■ Assignment:
Leaving pictures aside, restate exactly the lines of the data below, from the first one through the line that contains "ring pip: (322, 238)".

────────────────────

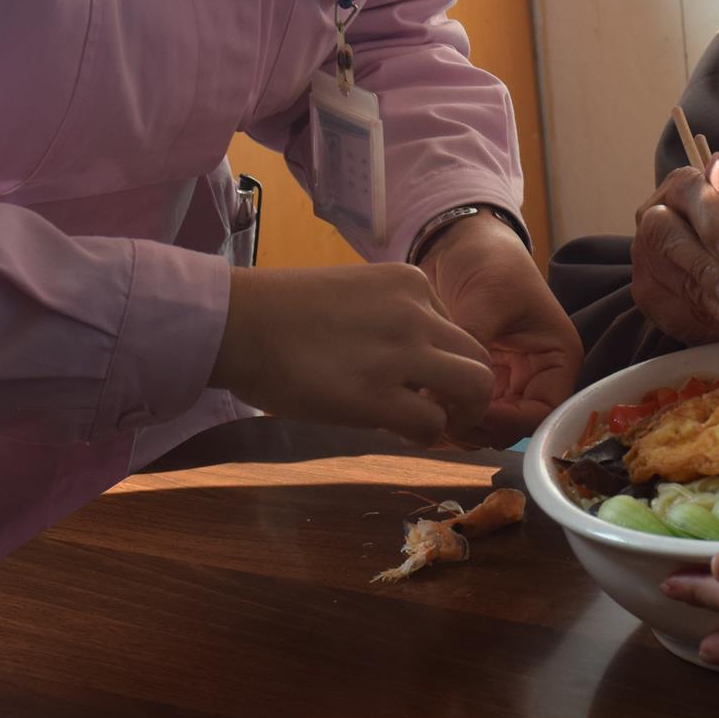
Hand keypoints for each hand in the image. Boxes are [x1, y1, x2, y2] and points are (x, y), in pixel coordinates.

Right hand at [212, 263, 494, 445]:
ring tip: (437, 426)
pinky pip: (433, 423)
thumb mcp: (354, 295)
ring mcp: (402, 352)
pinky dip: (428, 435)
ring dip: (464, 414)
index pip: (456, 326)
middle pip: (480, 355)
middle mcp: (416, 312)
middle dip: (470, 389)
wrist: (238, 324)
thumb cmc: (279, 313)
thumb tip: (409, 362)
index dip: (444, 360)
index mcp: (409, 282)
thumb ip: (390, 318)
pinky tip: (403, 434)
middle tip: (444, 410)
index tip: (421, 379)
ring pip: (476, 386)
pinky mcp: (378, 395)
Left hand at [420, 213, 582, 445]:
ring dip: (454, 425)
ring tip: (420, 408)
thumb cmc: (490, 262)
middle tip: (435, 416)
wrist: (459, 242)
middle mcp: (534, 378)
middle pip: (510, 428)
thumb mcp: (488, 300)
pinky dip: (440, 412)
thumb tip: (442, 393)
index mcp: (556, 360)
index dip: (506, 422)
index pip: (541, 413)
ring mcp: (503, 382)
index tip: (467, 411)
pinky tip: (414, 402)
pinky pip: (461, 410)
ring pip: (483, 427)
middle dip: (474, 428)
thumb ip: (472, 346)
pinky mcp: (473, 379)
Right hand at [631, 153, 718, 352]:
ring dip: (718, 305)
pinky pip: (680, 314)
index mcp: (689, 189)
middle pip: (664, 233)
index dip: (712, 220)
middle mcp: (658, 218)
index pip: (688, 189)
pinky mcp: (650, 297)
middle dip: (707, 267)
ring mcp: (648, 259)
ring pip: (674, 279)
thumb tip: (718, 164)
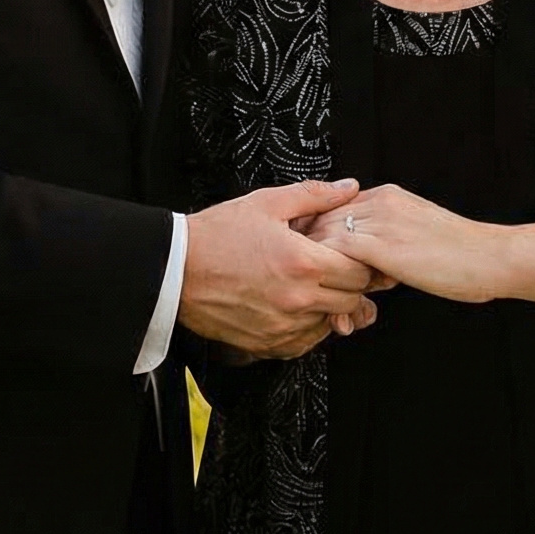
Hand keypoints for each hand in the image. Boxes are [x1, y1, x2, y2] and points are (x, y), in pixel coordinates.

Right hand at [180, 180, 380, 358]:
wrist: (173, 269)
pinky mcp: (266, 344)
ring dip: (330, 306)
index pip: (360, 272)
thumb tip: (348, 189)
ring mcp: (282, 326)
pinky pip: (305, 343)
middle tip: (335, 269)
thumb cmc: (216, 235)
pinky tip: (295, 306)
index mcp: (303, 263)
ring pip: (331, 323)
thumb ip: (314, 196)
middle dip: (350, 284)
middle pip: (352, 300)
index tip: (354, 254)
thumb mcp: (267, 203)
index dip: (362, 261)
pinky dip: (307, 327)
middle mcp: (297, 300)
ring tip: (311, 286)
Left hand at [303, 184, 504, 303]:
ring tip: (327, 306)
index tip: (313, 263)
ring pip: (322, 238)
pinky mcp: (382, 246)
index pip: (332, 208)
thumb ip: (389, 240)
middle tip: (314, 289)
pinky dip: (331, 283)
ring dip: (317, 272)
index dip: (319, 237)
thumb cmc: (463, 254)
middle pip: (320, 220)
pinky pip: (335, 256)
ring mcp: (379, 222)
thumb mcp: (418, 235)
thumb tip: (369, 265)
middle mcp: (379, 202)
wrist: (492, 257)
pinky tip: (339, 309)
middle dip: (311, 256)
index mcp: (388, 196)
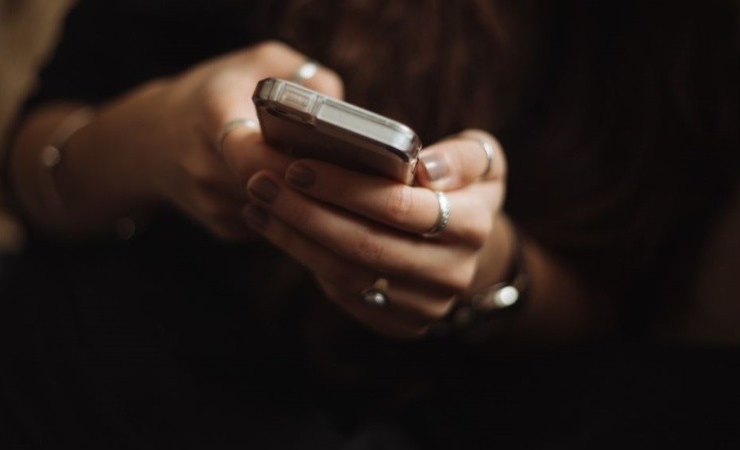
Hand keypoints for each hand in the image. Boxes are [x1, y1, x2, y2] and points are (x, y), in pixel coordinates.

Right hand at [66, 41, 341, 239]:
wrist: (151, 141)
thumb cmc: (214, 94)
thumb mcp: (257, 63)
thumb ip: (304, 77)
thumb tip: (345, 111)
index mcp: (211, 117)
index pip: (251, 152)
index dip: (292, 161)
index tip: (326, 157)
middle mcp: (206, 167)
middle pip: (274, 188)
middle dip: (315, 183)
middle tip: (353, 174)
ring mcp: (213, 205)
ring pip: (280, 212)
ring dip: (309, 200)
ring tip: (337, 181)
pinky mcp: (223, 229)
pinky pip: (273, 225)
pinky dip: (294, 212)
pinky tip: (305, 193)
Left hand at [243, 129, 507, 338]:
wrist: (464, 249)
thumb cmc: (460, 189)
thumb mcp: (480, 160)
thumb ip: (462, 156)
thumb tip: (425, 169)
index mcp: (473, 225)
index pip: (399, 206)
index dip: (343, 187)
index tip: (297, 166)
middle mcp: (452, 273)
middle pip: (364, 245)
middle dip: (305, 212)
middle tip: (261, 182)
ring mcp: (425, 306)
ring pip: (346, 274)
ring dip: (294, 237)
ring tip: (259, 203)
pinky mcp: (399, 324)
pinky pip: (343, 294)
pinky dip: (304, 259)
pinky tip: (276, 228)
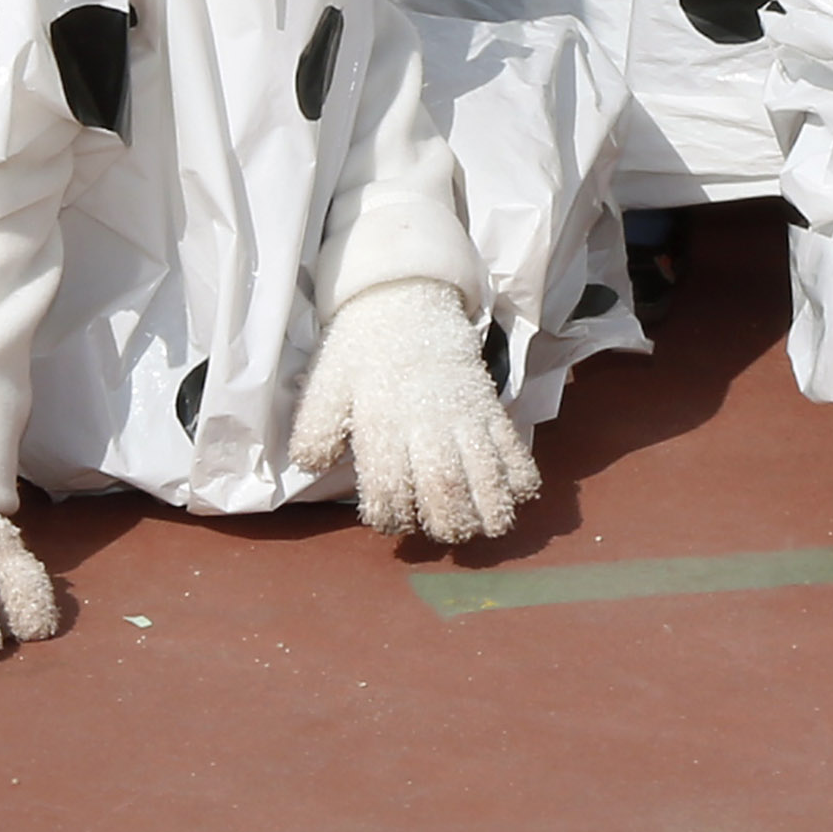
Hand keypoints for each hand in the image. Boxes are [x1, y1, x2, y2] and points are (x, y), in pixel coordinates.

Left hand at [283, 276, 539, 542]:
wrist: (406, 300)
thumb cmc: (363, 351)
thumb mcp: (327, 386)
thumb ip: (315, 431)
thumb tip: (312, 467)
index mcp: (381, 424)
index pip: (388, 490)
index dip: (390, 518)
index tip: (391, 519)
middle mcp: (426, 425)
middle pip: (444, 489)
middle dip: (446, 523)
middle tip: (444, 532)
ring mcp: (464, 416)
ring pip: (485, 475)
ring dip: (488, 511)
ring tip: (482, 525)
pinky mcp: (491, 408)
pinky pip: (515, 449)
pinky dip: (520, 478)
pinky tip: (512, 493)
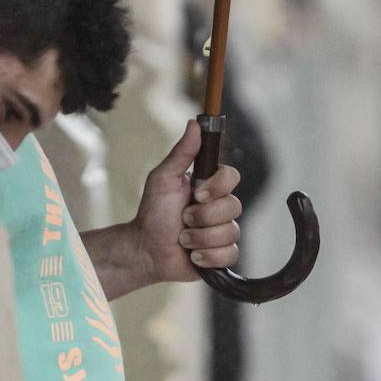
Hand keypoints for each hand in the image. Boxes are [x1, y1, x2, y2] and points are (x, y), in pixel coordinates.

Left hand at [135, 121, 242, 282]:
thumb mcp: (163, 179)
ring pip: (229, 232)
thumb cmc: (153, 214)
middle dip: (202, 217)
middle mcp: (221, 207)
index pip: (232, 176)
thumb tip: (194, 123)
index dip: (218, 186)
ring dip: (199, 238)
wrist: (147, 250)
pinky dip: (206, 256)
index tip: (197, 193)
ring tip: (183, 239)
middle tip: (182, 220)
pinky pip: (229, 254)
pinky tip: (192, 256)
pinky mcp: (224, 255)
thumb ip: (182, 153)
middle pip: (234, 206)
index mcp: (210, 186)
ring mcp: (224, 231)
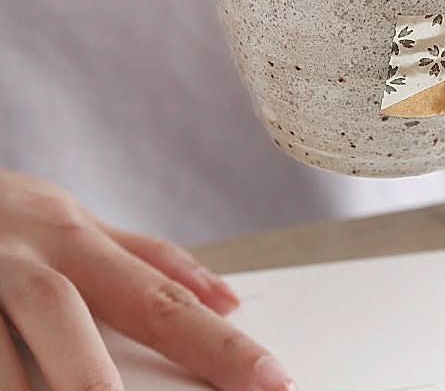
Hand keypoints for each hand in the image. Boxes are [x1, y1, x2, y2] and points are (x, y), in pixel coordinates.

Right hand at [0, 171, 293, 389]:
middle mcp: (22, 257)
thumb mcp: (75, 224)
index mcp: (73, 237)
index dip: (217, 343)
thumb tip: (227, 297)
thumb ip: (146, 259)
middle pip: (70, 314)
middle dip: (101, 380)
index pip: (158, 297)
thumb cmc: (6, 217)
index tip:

────────────────────

■ Solution for this problem:
Hand keypoints for each hand in the image. Boxes are [x1, y1, x2, y2] and points are (x, y), in pixel coordinates.

Right hand at [212, 263, 494, 445]:
ring tip: (437, 426)
pinky pip: (433, 423)
thumb mcp: (354, 295)
ring mcp: (402, 352)
pinky dip: (428, 435)
ring dip: (464, 414)
index pip: (456, 326)
middle pip: (480, 355)
middle mcp: (416, 312)
middle dip: (470, 389)
wrist: (238, 324)
thumb cmc: (279, 313)
thumb tip: (409, 362)
index dip: (444, 360)
index mcp: (409, 282)
thumb ip: (390, 318)
pinky tip: (403, 434)
middle tip: (444, 410)
index tip: (421, 379)
ring pip: (476, 386)
pinky mcp: (378, 395)
Left hand at [420, 213, 582, 445]:
ring dip: (454, 425)
ring tip: (420, 408)
thumb cmc: (490, 262)
middle tip: (435, 416)
wrist: (459, 242)
middle mcp: (534, 378)
middle pip: (510, 428)
thumb mcp: (488, 300)
pinky dip: (440, 412)
thumb tip: (442, 393)
index mcp: (556, 360)
index dip: (506, 422)
index pip: (541, 413)
ring mcp: (503, 382)
index tip: (467, 411)
pinky tip: (414, 402)
pinky pip: (461, 410)
ring pip: (483, 427)
middle dip: (474, 428)
thumb ip: (472, 346)
pinky mcp: (473, 379)
Right hand at [631, 153, 718, 352]:
ring dip: (718, 305)
pinky pip: (680, 314)
index mcp: (689, 189)
middle pip: (664, 233)
index dip: (712, 220)
middle mcp: (658, 218)
index pip: (688, 189)
pinky mcp: (650, 297)
middle dip: (707, 267)
ring mcp: (648, 259)
ring pip: (674, 279)
thumb tip: (718, 164)
Hand keypoints for each hand in the image. Boxes are [x1, y1, x2, y2] and points are (x, y), in pixel coordinates.

Right hand at [180, 180, 380, 358]:
wrist: (173, 269)
pinky mcp: (266, 344)
ring dip: (330, 306)
index pip: (360, 272)
thumb tip: (348, 189)
ring mcp: (282, 326)
pinky pip: (305, 343)
middle tip: (335, 269)
thumb cmc: (216, 235)
pinky tip: (295, 306)
index mcp: (303, 263)
ring pip: (331, 323)
thumb ip: (314, 196)
middle dip: (350, 284)
middle pip: (352, 300)
index tip: (354, 254)
thumb mcp: (267, 203)
index dip: (362, 261)
pinky dip: (307, 327)
middle mcp: (297, 300)
ring tip: (311, 286)
Left hand at [303, 184, 504, 303]:
ring tip: (327, 306)
index tip: (313, 263)
ring pip: (322, 238)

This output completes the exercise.